Description of the task
Your output must reproduce all the records below precisely and contain no pictures.

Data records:

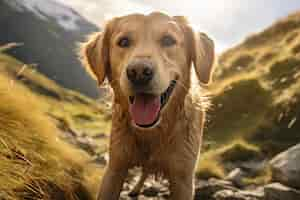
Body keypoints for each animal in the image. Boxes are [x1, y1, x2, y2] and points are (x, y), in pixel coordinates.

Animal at [81, 11, 214, 199]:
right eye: (123, 42)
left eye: (168, 40)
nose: (138, 73)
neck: (152, 131)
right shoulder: (115, 167)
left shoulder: (183, 177)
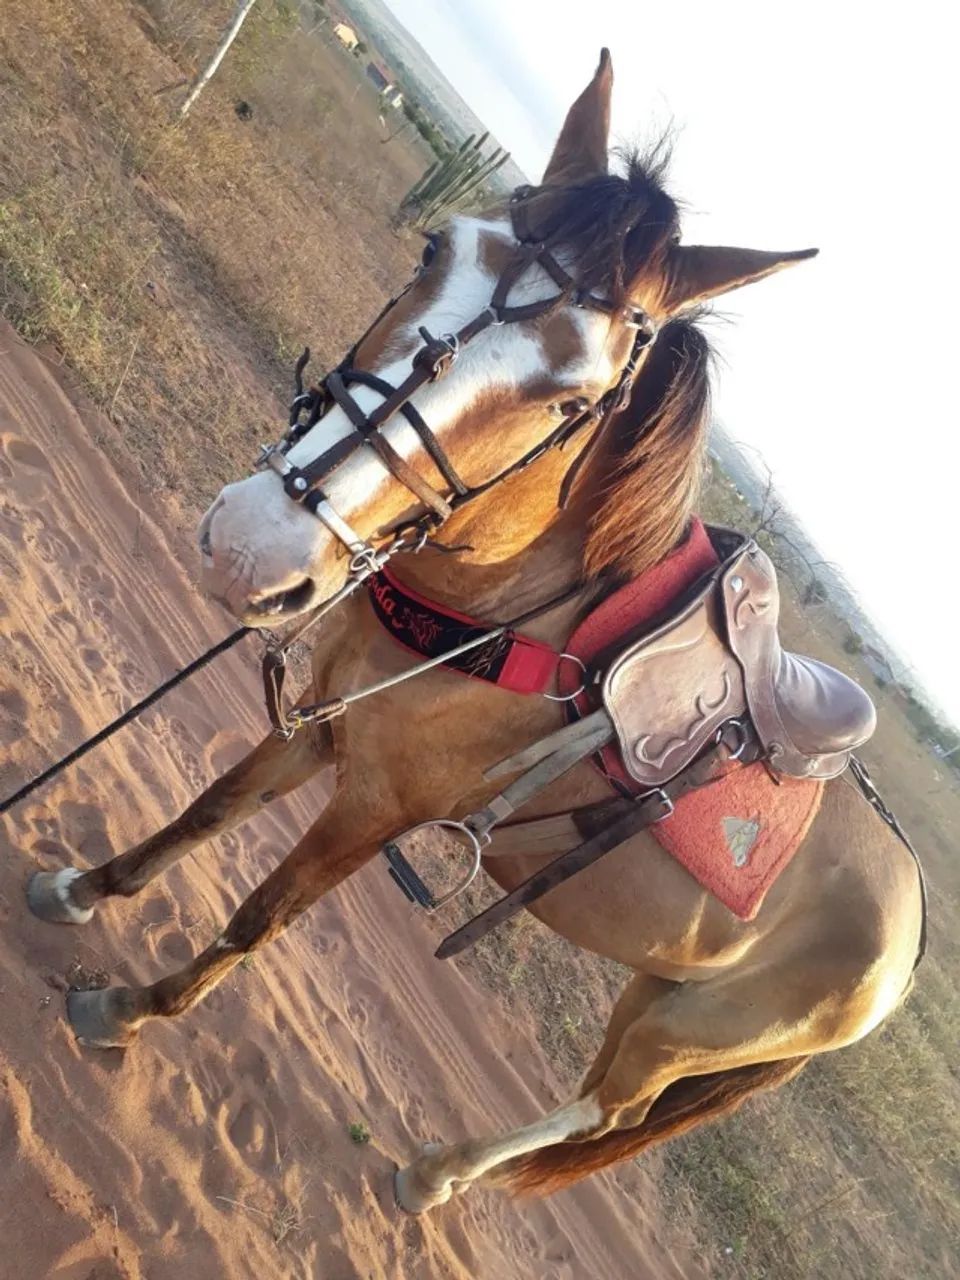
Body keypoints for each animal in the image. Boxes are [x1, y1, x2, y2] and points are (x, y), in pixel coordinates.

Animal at [27, 51, 922, 1212]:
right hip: (657, 992)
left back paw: (439, 1175)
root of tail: (908, 939)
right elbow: (205, 812)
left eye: (575, 400)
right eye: (433, 248)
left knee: (609, 1109)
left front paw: (130, 1009)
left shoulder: (376, 807)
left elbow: (256, 917)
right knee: (609, 1102)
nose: (253, 547)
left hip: (689, 1032)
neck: (519, 621)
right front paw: (82, 889)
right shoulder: (323, 721)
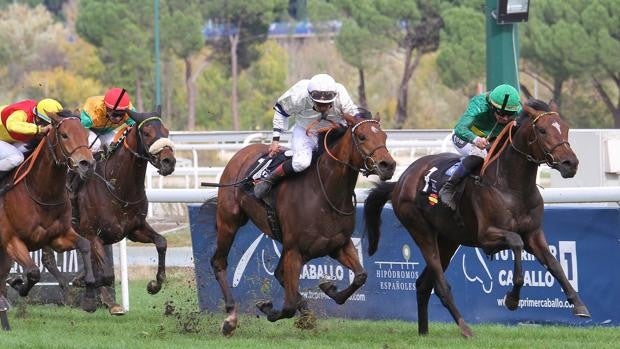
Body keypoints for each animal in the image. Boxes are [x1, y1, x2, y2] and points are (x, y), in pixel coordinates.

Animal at [0, 109, 94, 304]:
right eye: (64, 135)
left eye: (86, 135)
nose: (87, 164)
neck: (42, 194)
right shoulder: (12, 240)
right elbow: (33, 272)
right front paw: (17, 284)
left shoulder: (57, 237)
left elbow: (85, 244)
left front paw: (88, 282)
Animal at [41, 106, 177, 312]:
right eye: (146, 133)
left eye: (167, 131)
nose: (169, 161)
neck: (118, 188)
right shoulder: (91, 234)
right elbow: (106, 275)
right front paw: (86, 293)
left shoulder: (134, 229)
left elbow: (161, 242)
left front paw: (155, 284)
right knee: (47, 258)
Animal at [211, 113, 394, 336]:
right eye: (361, 136)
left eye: (384, 136)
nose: (388, 165)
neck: (325, 194)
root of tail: (241, 153)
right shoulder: (295, 251)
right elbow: (289, 306)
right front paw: (270, 309)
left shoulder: (339, 245)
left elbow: (360, 276)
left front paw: (328, 289)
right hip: (229, 221)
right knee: (219, 262)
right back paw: (230, 318)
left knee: (280, 274)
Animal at [364, 98, 592, 338]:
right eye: (542, 130)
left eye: (565, 128)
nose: (570, 163)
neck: (512, 187)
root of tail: (401, 181)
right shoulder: (486, 237)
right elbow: (516, 243)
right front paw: (512, 299)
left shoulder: (533, 234)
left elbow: (555, 264)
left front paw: (578, 304)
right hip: (421, 230)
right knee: (440, 284)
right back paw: (465, 328)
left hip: (448, 240)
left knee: (423, 284)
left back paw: (424, 332)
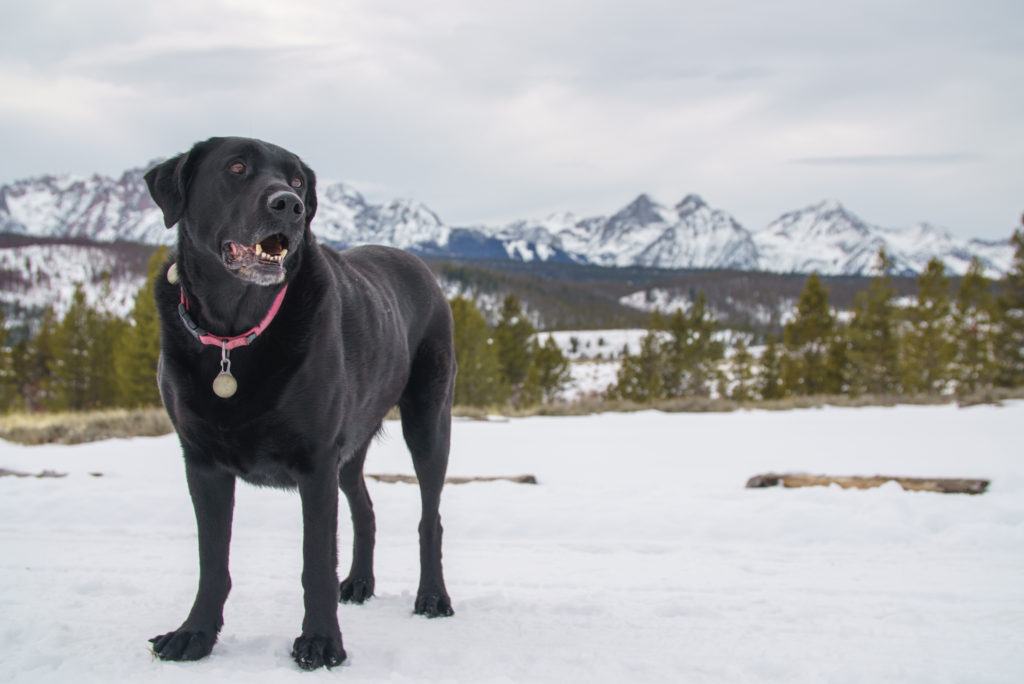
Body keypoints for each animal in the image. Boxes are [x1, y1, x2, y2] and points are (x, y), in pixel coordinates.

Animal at [143, 136, 456, 671]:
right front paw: (195, 634)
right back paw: (359, 582)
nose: (287, 205)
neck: (235, 331)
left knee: (428, 517)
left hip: (427, 421)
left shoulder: (316, 464)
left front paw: (321, 642)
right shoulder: (203, 463)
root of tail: (421, 266)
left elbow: (315, 564)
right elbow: (212, 561)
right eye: (236, 167)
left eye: (296, 181)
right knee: (364, 508)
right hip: (351, 447)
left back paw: (432, 597)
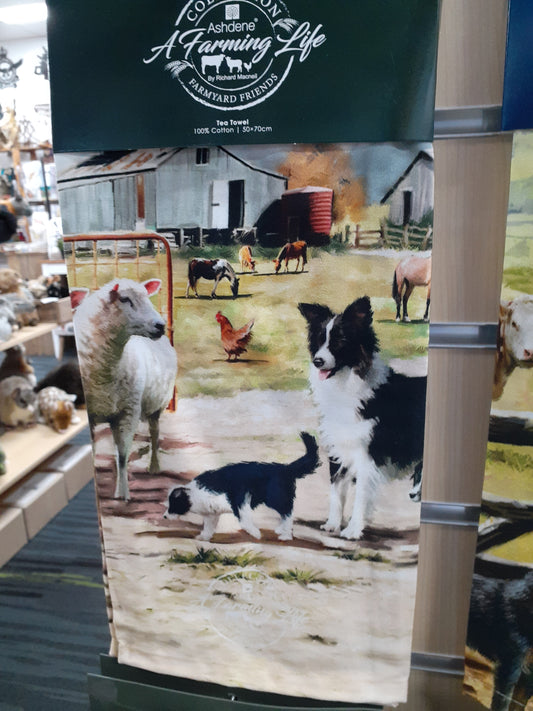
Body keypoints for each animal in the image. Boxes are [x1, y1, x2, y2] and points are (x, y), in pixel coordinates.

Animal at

Solution to this exercise
Body keypoints for each animal in the image. Boxes are [x1, y1, x2, y2] and points are (x, y), in pixel coordinates.

Animal at [81, 11, 214, 199]:
right eye: (123, 42)
left eye: (168, 40)
nose: (138, 73)
neck: (152, 131)
right shoulder: (115, 167)
left shoulder: (183, 177)
Body keypoints for each animal in the image. Boxes are [x1, y1, x2, y2] and points are (x, y), in pixel coordinates.

Animal at [27, 51, 922, 1212]:
right hip: (657, 992)
left back paw: (439, 1175)
root of tail: (908, 939)
right elbow: (205, 812)
left eye: (575, 400)
right eye: (433, 248)
left knee: (609, 1109)
left front paw: (130, 1009)
left shoulder: (376, 807)
left elbow: (256, 917)
right knee: (609, 1102)
nose: (253, 547)
left hip: (689, 1032)
neck: (519, 621)
right front paw: (82, 889)
right shoulder: (323, 721)
Body keypoints for each animal in the image. Boxes are [x1, y1, x2, y2] and points are (x, y), in pixel coordinates.

Animal at [0, 109, 94, 304]:
right eye: (64, 135)
left eye: (86, 135)
nose: (87, 164)
neck: (42, 194)
right shoulder: (12, 240)
right elbow: (33, 272)
right front paw: (17, 284)
left shoulder: (57, 237)
left elbow: (85, 244)
left front paw: (88, 282)
Animal at [41, 106, 177, 312]:
right eye: (146, 133)
left eye: (167, 131)
nose: (169, 161)
neck: (118, 188)
right shoulder: (91, 234)
right elbow: (106, 275)
right front paw: (86, 293)
left shoulder: (134, 229)
left elbow: (161, 242)
left front paw: (155, 284)
right knee: (47, 258)
Animal at [211, 113, 394, 336]:
right eye: (361, 136)
left eye: (384, 136)
nose: (388, 165)
neck: (325, 194)
root of tail: (241, 153)
right shoulder: (295, 251)
right elbow: (289, 306)
right front paw: (270, 309)
left shoulder: (339, 245)
left elbow: (360, 276)
left front paw: (328, 289)
right hip: (229, 221)
right knee: (219, 262)
right back paw: (230, 318)
left knee: (280, 274)
Animal at [364, 98, 592, 338]:
right eye: (542, 130)
left eye: (565, 128)
nose: (570, 163)
neck: (512, 187)
root of tail: (401, 181)
right shoulder: (486, 237)
right elbow: (516, 243)
right front paw: (512, 299)
left shoulder: (533, 234)
left elbow: (555, 264)
left front paw: (578, 304)
right hip: (421, 230)
right knee: (440, 284)
right back paw: (465, 328)
left hip: (448, 240)
left knee: (423, 284)
left back paw: (424, 332)
Body keypoints for each animal in the image. Boxes are [x1, y1, x2, y2] and points are (x, y), in pixel coordinates.

Animal at [143, 136, 456, 671]:
right front paw: (195, 634)
right back paw: (359, 582)
nose: (287, 205)
neck: (235, 331)
left knee: (428, 517)
left hip: (427, 421)
left shoulder: (316, 464)
left front paw: (321, 642)
right shoulder: (203, 463)
root of tail: (421, 266)
left elbow: (315, 564)
right elbow: (212, 561)
right eye: (236, 167)
left eye: (296, 181)
right knee: (364, 508)
right hip: (351, 447)
left back paw: (432, 597)
Body keypoints for each animal in the image. Boxes are [x1, y1, x2, y2] and points are (x, y), in pixel coordinates.

Animal at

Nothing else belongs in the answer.